Clean energy firm Iberdrola Renovables has begun testing of a wave energy pilot plant in Santona, in the Spanish province of Cantabria, which the company claims will become the first of this kind to be installed in Europe.

Iberdrola Renovables said that it has begun onshore testing of the operation of the internal Power Take Off (PTO) units of the buoy, which are manufactured in the US. The PTO is the unit through which wave energy is captured and processed for storage before eventually being transmitted.

The tests consist of the inspection of the components, evaluation of the individual functions of each of the systems and a final resistance test, in which the units are inter-connected and the real operating conditions the buoy will have to face in the sea are simulated, at varying surge intensities.
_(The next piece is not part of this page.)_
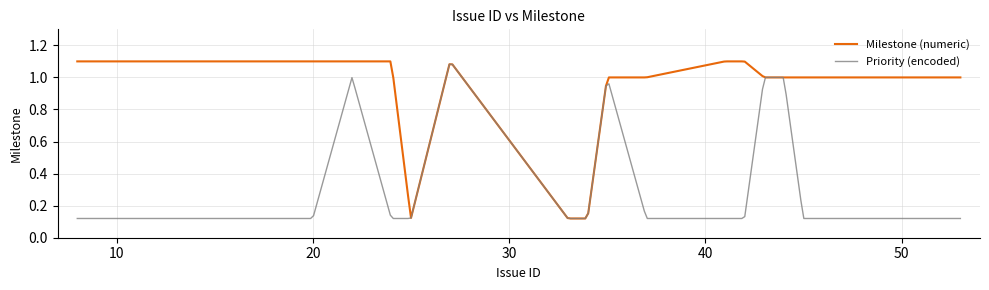

Rank the series by their average value, from lowest to highest.

Priority (encoded), Milestone (numeric)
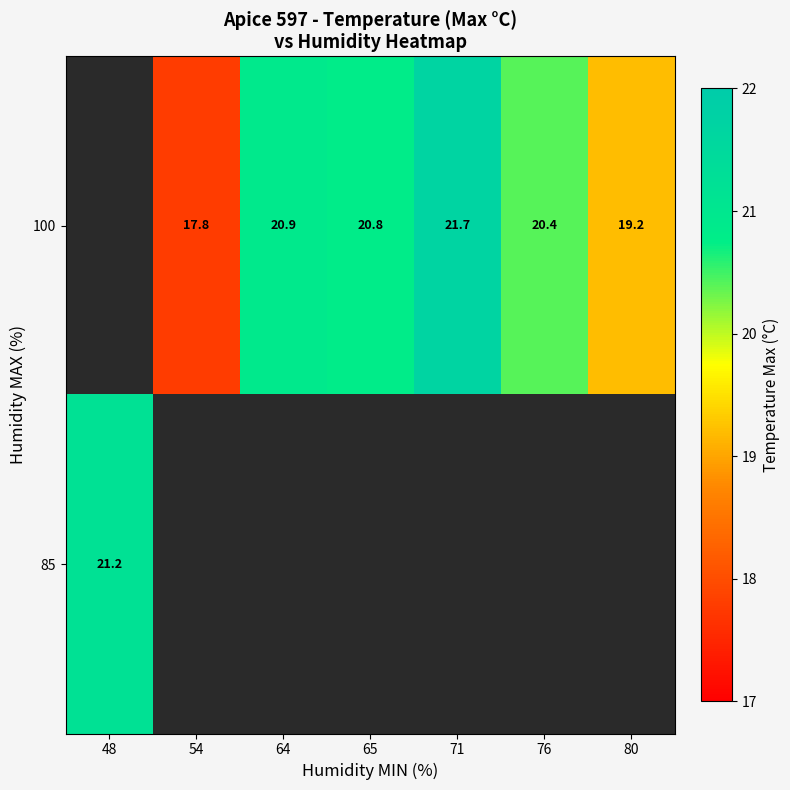

How many series are shown in this chart?

2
After completing the necessary formalities, Iberdrola Renovables will conclude the PTO testing phase and then deploy the buoy out to the sea, depending on weather conditions, with the goal of going operational in the first half of 2008.

The installation will be located 4km from the coast of Santona and will comprise 10 buoys. In the first phase a 10m long 40kW buoy will be anchored to the seabed some 50m down. The budget for the first phase, which includes the marine electrical infrastructure, comes to some E3 million. The remaining nine buoys, planned for a later phase, will have an initial capacity of 125kW.